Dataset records
((

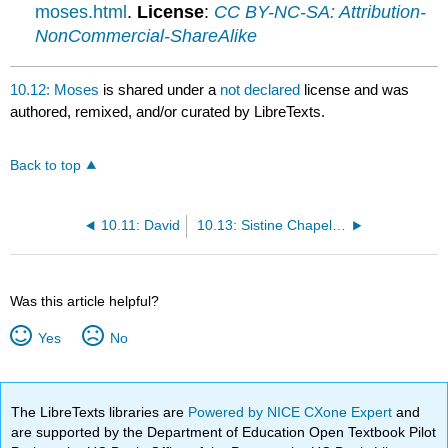
moses.html
.
License
:
CC BY-NC-SA: Attribution-
NonCommercial-ShareAlike
10.12: Moses
is shared under a
not declared
license and was
authored, remixed, and/or curated by LibreTexts.
Back to top
10.11: David
10.13: Sistine Chapel Ceiling
Was this article helpful?
Yes
No
The LibreTexts libraries are
Powered by NICE CXone Expert
and
are supported by the Department of Education Open Textbook Pilot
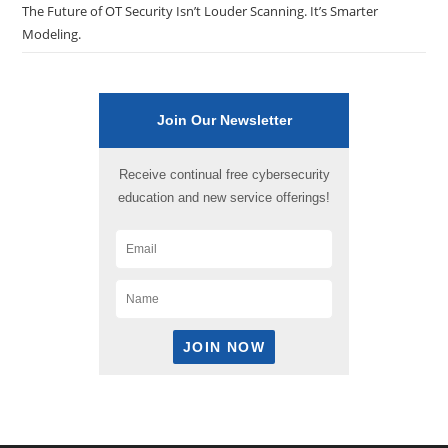
The Future of OT Security Isn’t Louder Scanning. It’s Smarter
Modeling.
Join Our Newsletter
Receive continual free cybersecurity
education and new service offerings!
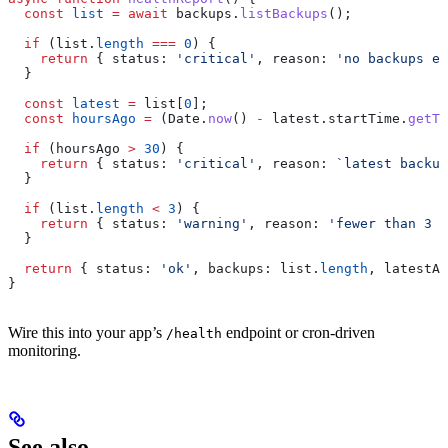
  const
 list
 =
 await
 backups
.
listBackups
();
  if
 (
list
.
length
 ===
 0
) {
    return
 { 
status:
 'critical'
, 
reason:
 'no backups ex
  }
  const
 latest
 =
 list
[
0
];
  const
 hoursAgo
 =
 (
Date
.
now
() 
-
 latest
.
startTime
.
getTi
  if
 (
hoursAgo
 >
 30
) {
    return
 { 
status:
 'critical'
, 
reason:
 `latest backup
  }
  if
 (
list
.
length
 <
 3
) {
    return
 { 
status:
 'warning'
, 
reason:
 'fewer than 3 b
  }
  return
 { 
status:
 'ok'
, 
backups:
 list
.
length
, 
latestAg
}
Wire this into your app’s
endpoint or cron-driven
/health
monitoring.
See also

))

Problem
Report every line above that has the string "LibreTexts" in it.

Reply
authored, remixed, and/or curated by LibreTexts.
The LibreTexts libraries are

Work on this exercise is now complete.